Kodak v. Racine Terminal (Montreal) Ltd., 1999 CanLII 7750
This was an application for summary judgment by a cargo owner for damage to a shipment of paper. The cargo was damaged by the crane operator of the Defendant terminal during unloading. The only issue in the case was whether the terminal could rely upon a Himalaya clause contained in the bill of lading. Although there was no written contract between the terminal and the ocean carrier authorizing the ocean carrier to insert a Himalaya clause, the terminal sought to rely upon a contract with the predecessor of the current carrier, whose business the current carrier had acquired. This contract, however, contained a clause prohibiting assignment unless consented to in writing. Express written consent was never obtained. The court held that failure to obtain the prior written consent was fatal. The court further held that the clause requiring written consent was fatal to the Defendant's alternate argument that there had been a novation of the contract. In result, the terminal was not entitled to rely upon the Himalaya clause.

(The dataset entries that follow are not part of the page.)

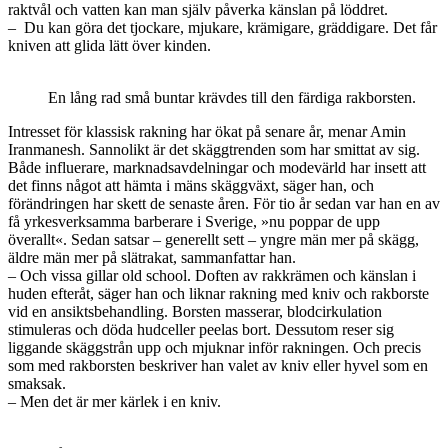
raktvål och vatten kan man själv påverka känslan på löddret.
– Du kan göra det tjockare, mjukare, krämigare, gräddigare. Det får
kniven att glida lätt över kinden.
En lång rad små buntar krävdes till den färdiga rakborsten.
Intresset för klassisk rakning har ökat på senare år, menar Amin
Iranmanesh. Sannolikt är det skäggtrenden som har smittat av sig.
Både influerare, marknadsavdelningar och modevärld har insett att
det finns något att hämta i mäns skäggväxt, säger han, och
förändringen har skett de senaste åren. För tio år sedan var han en av
få yrkesverksamma barberare i Sverige, »nu poppar de upp
överallt«. Sedan satsar – generellt sett – yngre män mer på skägg,
äldre män mer på slätrakat, sammanfattar han.
– Och vissa gillar old school. Doften av rakkrämen och känslan i
huden efteråt, säger han och liknar rakning med kniv och rakborste
vid en ansiktsbehandling. Borsten masserar, blodcirkulation
stimuleras och döda hudceller peelas bort. Dessutom reser sig
liggande skäggstrån upp och mjuknar inför rakningen. Och precis
som med rakborsten beskriver han valet av kniv eller hyvel som en
smaksak.
– Men det är mer kärlek i en kniv.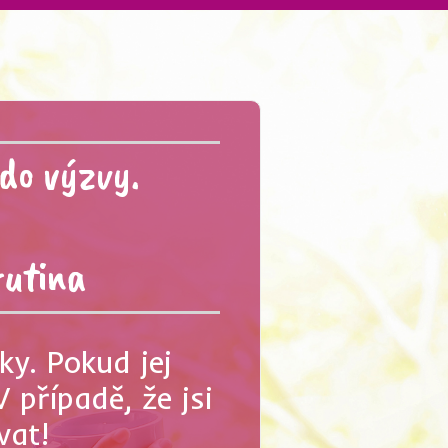
 do výzvy.
rutina
ky. Pokud jej
 případě, že jsi
vat!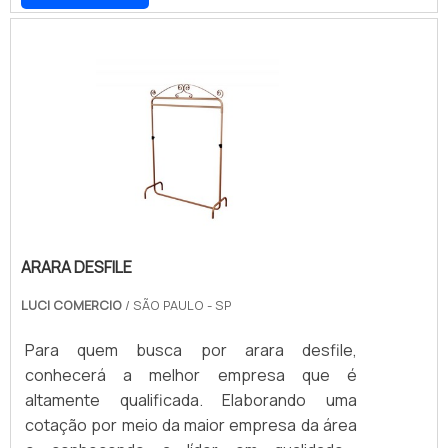
performance de uma equipe de
para roupas mais comuns, como calças e
colaboradores proativos e especialistas
camisas, até os modelos mais específicos,
dedicados, garante a melhor experiência
os cabides produzidos com plástico são
para os clientes com qualidade..
comercializados em valores diferentes
devido a uma série de fatores, todos rela.
ARARA DESFILE
LUCI COMERCIO
/ SÃO PAULO - SP
Para quem busca por arara desfile,
conhecerá a melhor empresa que é
altamente qualificada. Elaborando uma
cotação por meio da maior empresa da área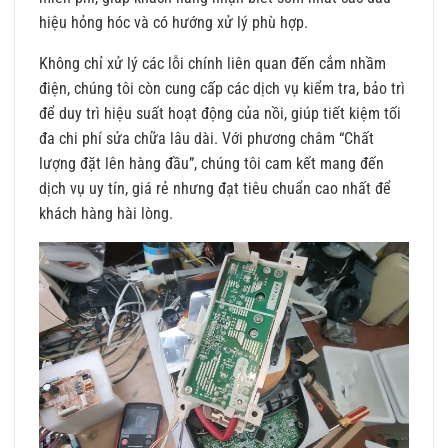
hiệu hỏng hóc và có hướng xử lý phù hợp.
Không chỉ xử lý các lỗi chính liên quan đến cắm nhầm
điện, chúng tôi còn cung cấp các dịch vụ kiểm tra, bảo trì
để duy trì hiệu suất hoạt động của nồi, giúp tiết kiệm tối
đa chi phí sửa chữa lâu dài. Với phương châm “Chất
lượng đặt lên hàng đầu”, chúng tôi cam kết mang đến
dịch vụ uy tín, giá rẻ nhưng đạt tiêu chuẩn cao nhất để
khách hàng hài lòng.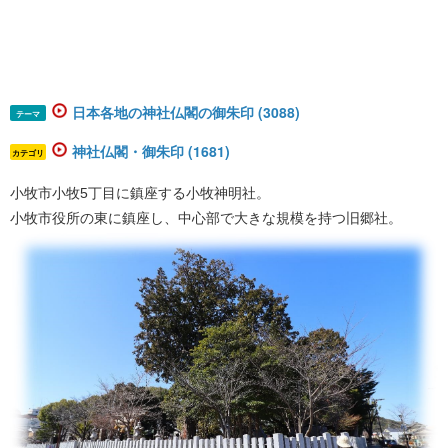
日本各地の神社仏閣の御朱印 (3088)
テーマ
神社仏閣・御朱印 (1681)
カテゴリ
小牧市小牧5丁目に鎮座する小牧神明社。
小牧市役所の東に鎮座し、中心部で大きな規模を持つ旧郷社。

Damages - Limitation - Interest - Costs
MacKay v. Scott Packing & Warehousing Co., 1999 CanLII 7401
This was a reference to determine the damages of the Plaintiff based upon a limitation of liability clause contained in the contract of carriage. The limitation clause limited the defendant's liability to 10 pounds sterling per cubic foot of the cubic capacity of the item lost or damaged or, at the Defendant's option, to the cost of repair or replacement. The Plaintiff argued that as the Defendant did not measure the cubic capacity of the articles upon shipment that it should not be entitled to limit its liability. The court disagreed. The Defendant sought to have its liability in respect of some items limited by the repair or replacement option. The court, however, held that the Defendant had not exercised the repair or replacement option and was therefore not entitled to limit its liability on this basis. The court awarded the Plaintiff pre-judgment interest compounded semi-annually. With respect to costs, the court awarded the Plaintiff its costs up to the time of the Defendant's settlement offer. Thereafter, the Defendant was awarded costs.
Mis-delivery - Conversion
Westwood Shipping Lines v. Geo International Inc., 1998 CanLII 7984
This was an application for summary judgement by the Plaintiff carrier against the Defendant for conversion. The Defendant was the "Notify Party" on order bills of lading. The Defendant obtained delivery of the cargo without surrendering the original endorsed bills of lading and without paying the purchase price to the shipper/vendor. The Plaintiff maintained that the cargo was delivered only after the Defendant fraudulently misrepresented that the original bills of lading had been surrendered by the shipper. The Defendant denied any such representation had been made. The Court found it unnecessary to determine whether a fraudulent misrepresentation had been made. The Court held that the Defendant's actions in taking the goods without having paid for them amounted to conversion.